Als Pablos Tanzpartnerin abspringt, bittet er Sally zu sich auf die Bühne, und der Machtkampf beginnt. Sie, ganz die emanzipierte Europäerin, kann sich nicht führen lassen, er, ganz südamerikanischer Macho, erträgt die autoritätsgewohnte Filmemacherin nicht als Partnerin. Beide lernen sich in Anpassung üben: Sally beschließt, einen Film über den Tango zu drehen, in dem Pablo die Hauptrolle spielen wird, wenn er sich diesmal

ihrer Führung anvertraut.
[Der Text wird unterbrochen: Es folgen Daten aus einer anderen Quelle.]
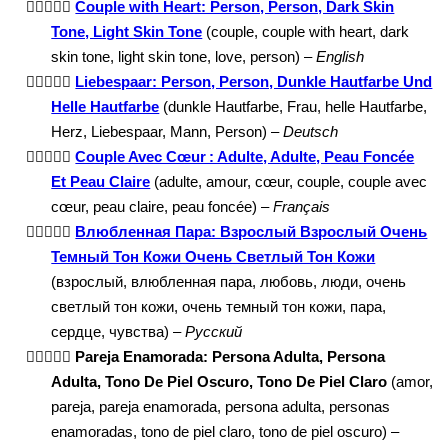
🧑🏿‍❤️‍🧑🏻
Couple with Heart: Person, Person, Dark Skin
Tone, Light Skin Tone
(couple, couple with heart, dark
skin tone, light skin tone, love, person) –
English
🧑🏿‍❤️‍🧑🏻
Liebespaar: Person, Person, Dunkle Hautfarbe Und
Helle Hautfarbe
(dunkle Hautfarbe, Frau, helle Hautfarbe,
Herz, Liebespaar, Mann, Person) –
Deutsch
🧑🏿‍❤️‍🧑🏻
Couple Avec Cœur : Adulte, Adulte, Peau Foncée
Et Peau Claire
(adulte, amour, cœur, couple, couple avec
cœur, peau claire, peau foncée) –
Français
🧑🏿‍❤️‍🧑🏻
Влюбленная Пара: Взрослый Взрослый Очень
Темный Тон Кожи Очень Светлый Тон Кожи
(взрослый, влюбленная пара, любовь, люди, очень
светлый тон кожи, очень темный тон кожи, пара,
сердце, чувства) –
Русский
🧑🏿‍❤️‍🧑🏻
Pareja Enamorada: Persona Adulta, Persona
Adulta, Tono De Piel Oscuro, Tono De Piel Claro
(amor,
pareja, pareja enamorada, persona adulta, personas
enamoradas, tono de piel claro, tono de piel oscuro) –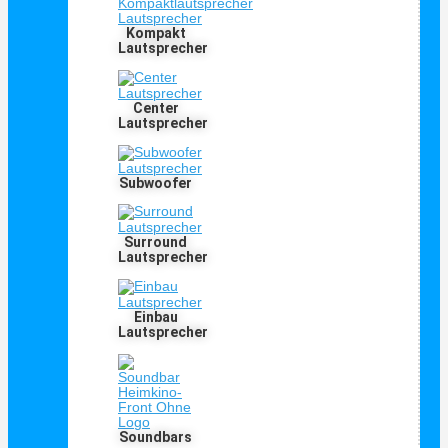
Kompakt
Lautsprecher
Center
Lautsprecher
Subwoofer
Surround
Lautsprecher
Einbau
Lautsprecher
Soundbars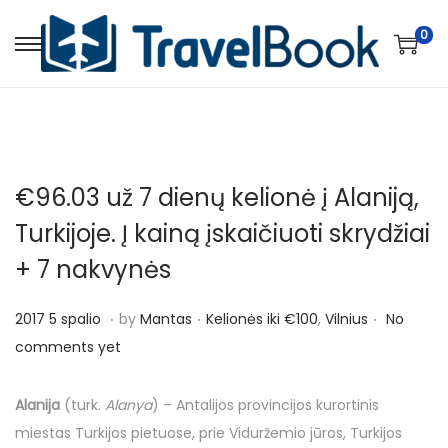
0
S
S
k
k
i
i
p
p
t
t
€96.03 už 7 dienų kelionė į Alaniją,
o
o
n
c
Turkijoje. Į kainą įskaičiuoti skrydžiai
a
o
+ 7 nakvynės
v
n
i
t
.
.
.
P
P
2
2017 5 spalio
by
Mantas
Kelionės iki €100
,
Vilnius
No
g
e
o
o
0
comments yet
a
n
s
s
1
t
t
t
t
7
Alanija
(turk.
Alanya
) – Antalijos provincijos kurortinis
i
e
e
5
miestas Turkijos pietuose, prie Viduržemio jūros, Turkijos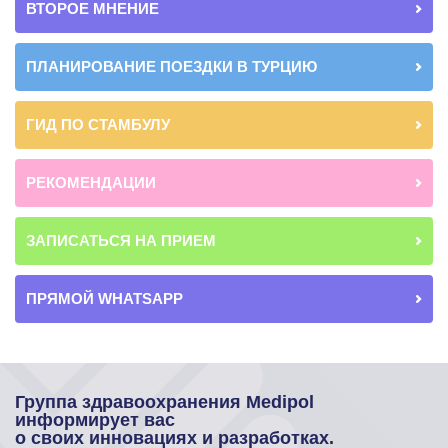
ВТОРОЕ МНЕНИЕ
ПЛАНИРОВАНИЕ ПОЕЗДКИ В ТУРЦИЮ
ГИД ПО СТАМБУЛУ
РЕКОМЕНДАЦИИ
ЗАПИСАТЬСЯ НА ПРИЕМ
ПРЯМОЙ WHATSAPP
Группа здравоохранения Medipol
информирует вас
о своих инновациях и разработках.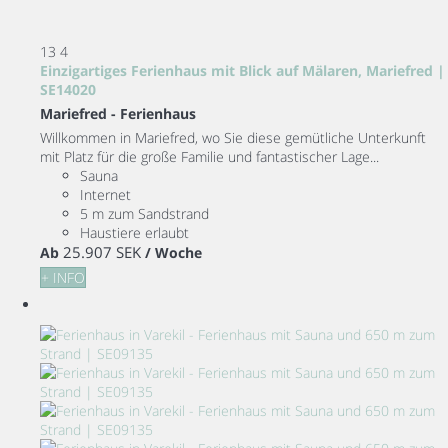
13
4
Einzigartiges Ferienhaus mit Blick auf Mälaren, Mariefred |
SE14020
Mariefred -
Ferienhaus
Willkommen in Mariefred, wo Sie diese gemütliche Unterkunft
mit Platz für die große Familie und fantastischer Lage...
Sauna
Internet
5 m zum Sandstrand
Haustiere erlaubt
25.907 SEK
Ab
/ Woche
+ INFO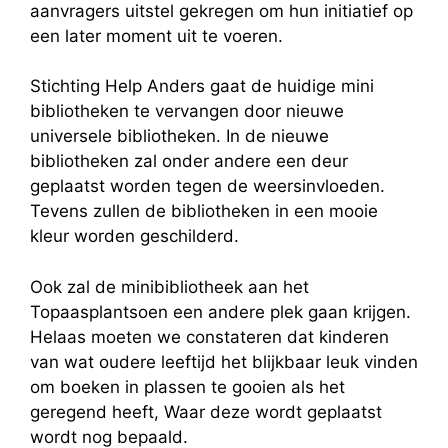
aanvragers uitstel gekregen om hun initiatief op
een later moment uit te voeren.
Stichting Help Anders gaat de huidige mini
bibliotheken te vervangen door nieuwe
universele bibliotheken. In de nieuwe
bibliotheken zal onder andere een deur
geplaatst worden tegen de weersinvloeden.
Tevens zullen de bibliotheken in een mooie
kleur worden geschilderd.
Ook zal de minibibliotheek aan het
Topaasplantsoen een andere plek gaan krijgen.
Helaas moeten we constateren dat kinderen
van wat oudere leeftijd het blijkbaar leuk vinden
om boeken in plassen te gooien als het
geregend heeft, Waar deze wordt geplaatst
wordt nog bepaald.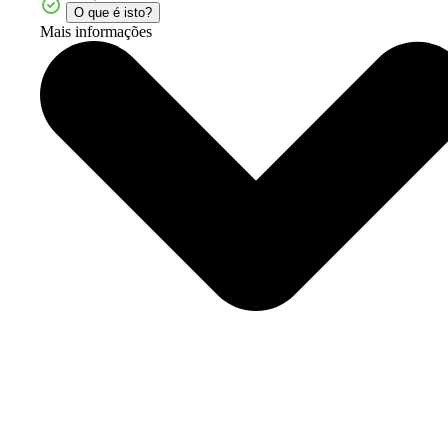
O que é isto?
Mais informações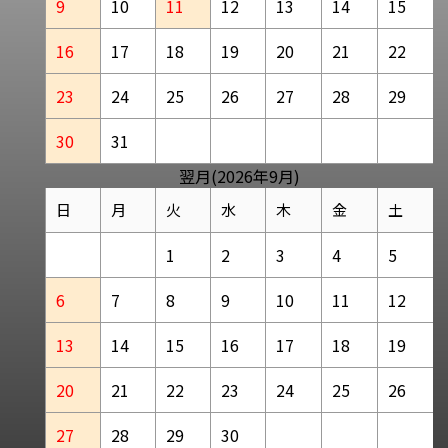
9
10
11
12
13
14
15
16
17
18
19
20
21
22
23
24
25
26
27
28
29
30
31
翌月(2026年9月)
日
月
火
水
木
金
土
1
2
3
4
5
6
7
8
9
10
11
12
13
14
15
16
17
18
19
20
21
22
23
24
25
26
27
28
29
30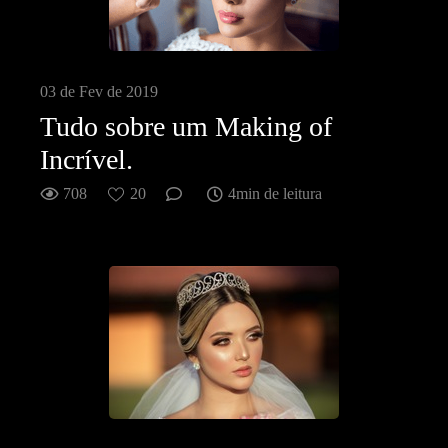
03 de Fev de 2019
Tudo sobre um Making of
Incrível.
708
20
4min de leitura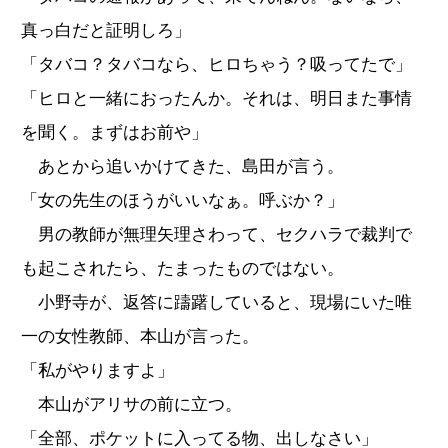
真っ白だと証明しろ」
「タバコ？タバコなら、ヒロちゃう？吸ってたで」
「ヒロと一緒におったんか。それは、明日また事情
を聞く。まずはお前や」
あとから追いかけてきた、島田が言う。
「女の先生のほうがいいなぁ。呼ぶか？」
男の教師が無理矢理さわって、セクハラで裁判で
も起こされたら、たまったものではない。
小野寺が、返答に躊躇していると、現場にいた唯
一の女性教師、本山が言った。
「私がやりますよ」
本山がアリサの前に立つ。
「全部、ポケットに入ってる物、出しなさい」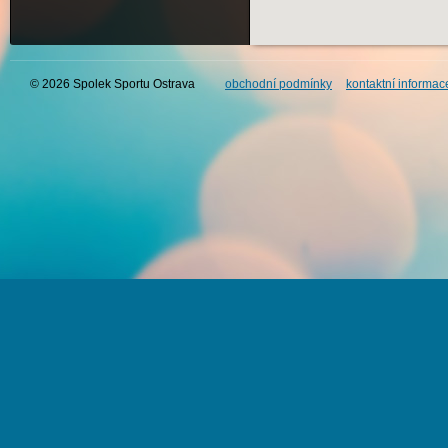
© 2026 Spolek Sportu Ostrava
obchodní podmínky
kontaktní informac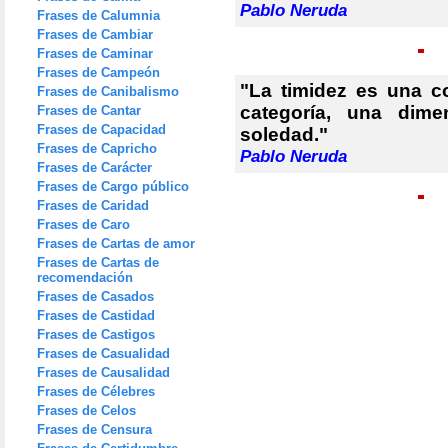
Pablo Neruda
Frases de Calumnia
Frases de Cambiar
Frases de Caminar
Frases de Campeón
"La timidez es una c
Frases de Canibalismo
categoría, una dim
Frases de Cantar
Frases de Capacidad
soledad."
Frases de Capricho
Pablo Neruda
Frases de Carácter
Frases de Cargo público
Frases de Caridad
Frases de Caro
Frases de Cartas de amor
Frases de Cartas de
recomendación
Frases de Casados
Frases de Castidad
Frases de Castigos
Frases de Casualidad
Frases de Causalidad
Frases de Célebres
Frases de Celos
Frases de Censura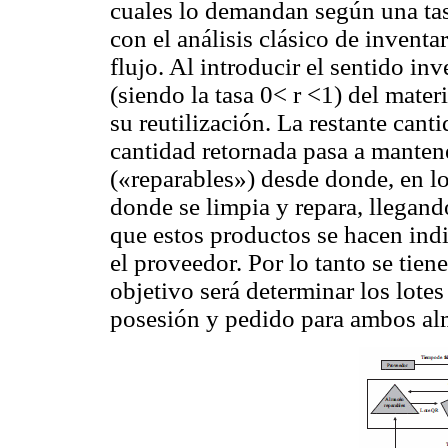
cuales lo demandan según una tas
con el análisis clásico de inventa
flujo. Al introducir el sentido inv
(siendo la tasa 0< r <1) del mater
su reutilización. La restante canti
cantidad retornada pasa a mante
(«reparables») desde donde, en lo
donde se limpia y repara, llegand
que estos productos se hacen indi
el proveedor. Por lo tanto se tien
objetivo será determinar los lote
posesión y pedido para ambos al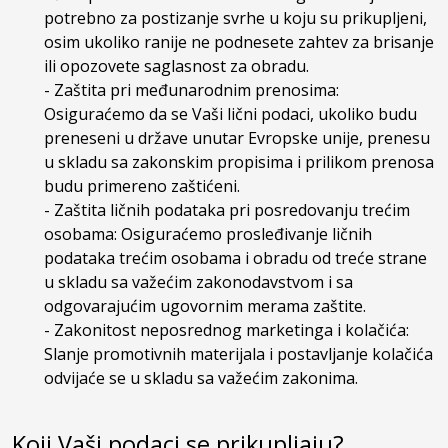
potrebno za postizanje svrhe u koju su prikupljeni,
osim ukoliko ranije ne podnesete zahtev za brisanje
ili opozovete saglasnost za obradu.
- Zaštita pri međunarodnim prenosima:
Osiguraćemo da se Vaši lični podaci, ukoliko budu
preneseni u države unutar Evropske unije, prenesu
u skladu sa zakonskim propisima i prilikom prenosa
budu primereno zaštićeni.
- Zaštita ličnih podataka pri posredovanju trećim
osobama: Osiguraćemo prosleđivanje ličnih
podataka trećim osobama i obradu od treće strane
u skladu sa važećim zakonodavstvom i sa
odgovarajućim ugovornim merama zaštite.
- Zakonitost neposrednog marketinga i kolačića:
Slanje promotivnih materijala i postavljanje kolačića
odvijaće se u skladu sa važećim zakonima.
Koji Vaši podaci se prikupljaju?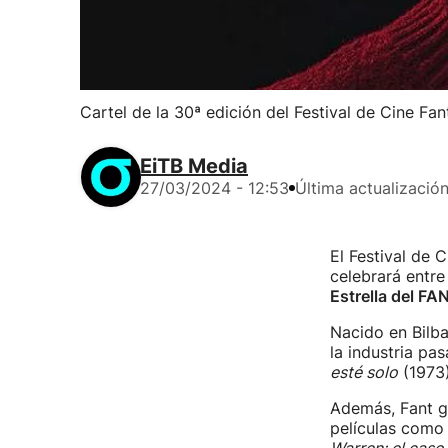
Cartel de la 30ª edición del Festival de Cine Fan
EiTB Media
27/03/2024 - 12:53
Última actualizació
El Festival de 
celebrará entre
Estrella del FA
Nacido en Bilba
la industria p
esté solo
(1973
Además, Fant g
películas com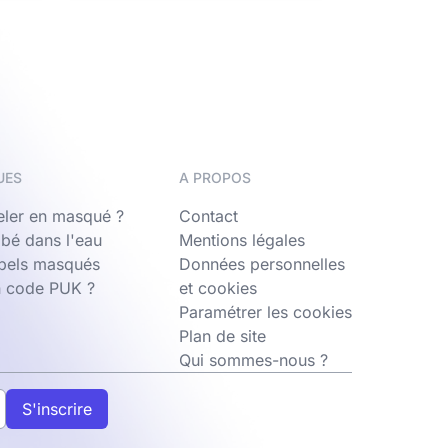
UES
A PROPOS
ler en masqué ?
Contact
bé dans l'eau
Mentions légales
ppels masqués
Données personnelles
n code PUK ?
et cookies
Paramétrer les cookies
Plan de site
Qui sommes-nous ?
S'inscrire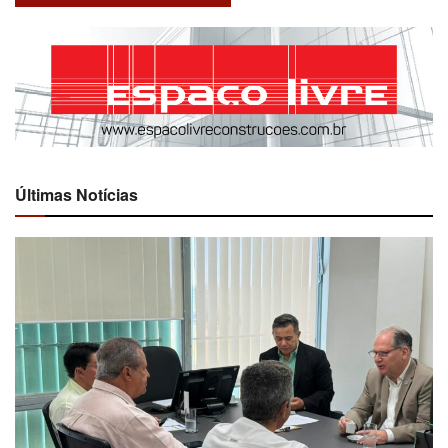
Últimas Notícias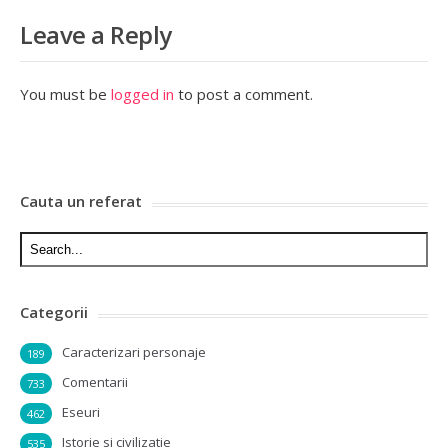
Leave a Reply
You must be
logged in
to post a comment.
Cauta un referat
Categorii
Caracterizari personaje
189
Comentarii
733
Eseuri
462
Istorie si civilizatie
535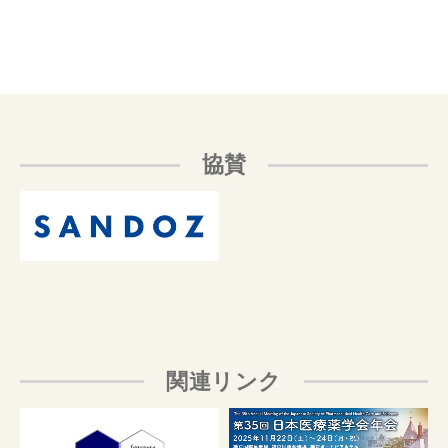
協賛
関連リンク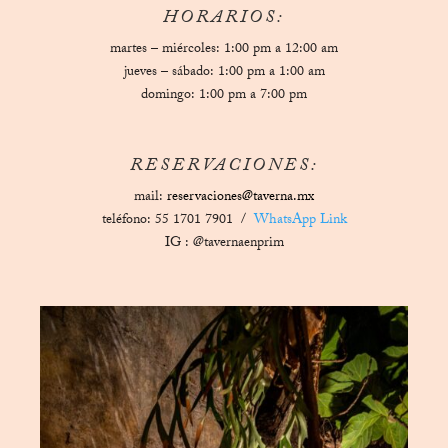
HORARIOS:
martes – miércoles: 1:00 pm a 12:00 am
jueves – sábado: 1:00 pm a 1:00 am
domingo: 1:00 pm a 7:00 pm
RESERVACIONES:
mail:
reservaciones@taverna.mx
teléfono: 55 1701 7901 /
WhatsApp Link
IG :
@tavernaenprim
Er ist verunsichert: müßte er nicht anfangen, Schauspielunterricht zu nehmen, weiß sie überhaupt, wie sie den geplanten Film finanzieren soll? Nein und nein sind die Antworten, aber das ist jetzt ihre Sache.

Zwölf Lektionen umfaßt der Film, mal mehr mit Tango, mal eher mit dem Leben und dem Partnerschaftlichen als Lernziel. Nachdem das grell-bunt imaginierte Skript der Anfangssequenzen nach einer entscheidenden Begegnung mit amerikanischen Produktionsmethoden zu den Akten gelegt ist, geht der Film in sattes Schwarzweiß über, getragen vom Tango und dem Flair der Drehorte. Der Tanzprofi und die ausgebildete Tänzerin und routinierte Filmemacherin, beide erstmalig vor der Kamera, ergänzen sich zu einem schwierigen, aber dynamischen Paar, auch eine Musicalnummer auf den Quais von Paris fehlt hier ebensowenig wie beim letzten Woody Allen. Ein gewisser Narzißmus ist nicht zu leugnen, das tut dem Film aber nur bedingt Abbruch.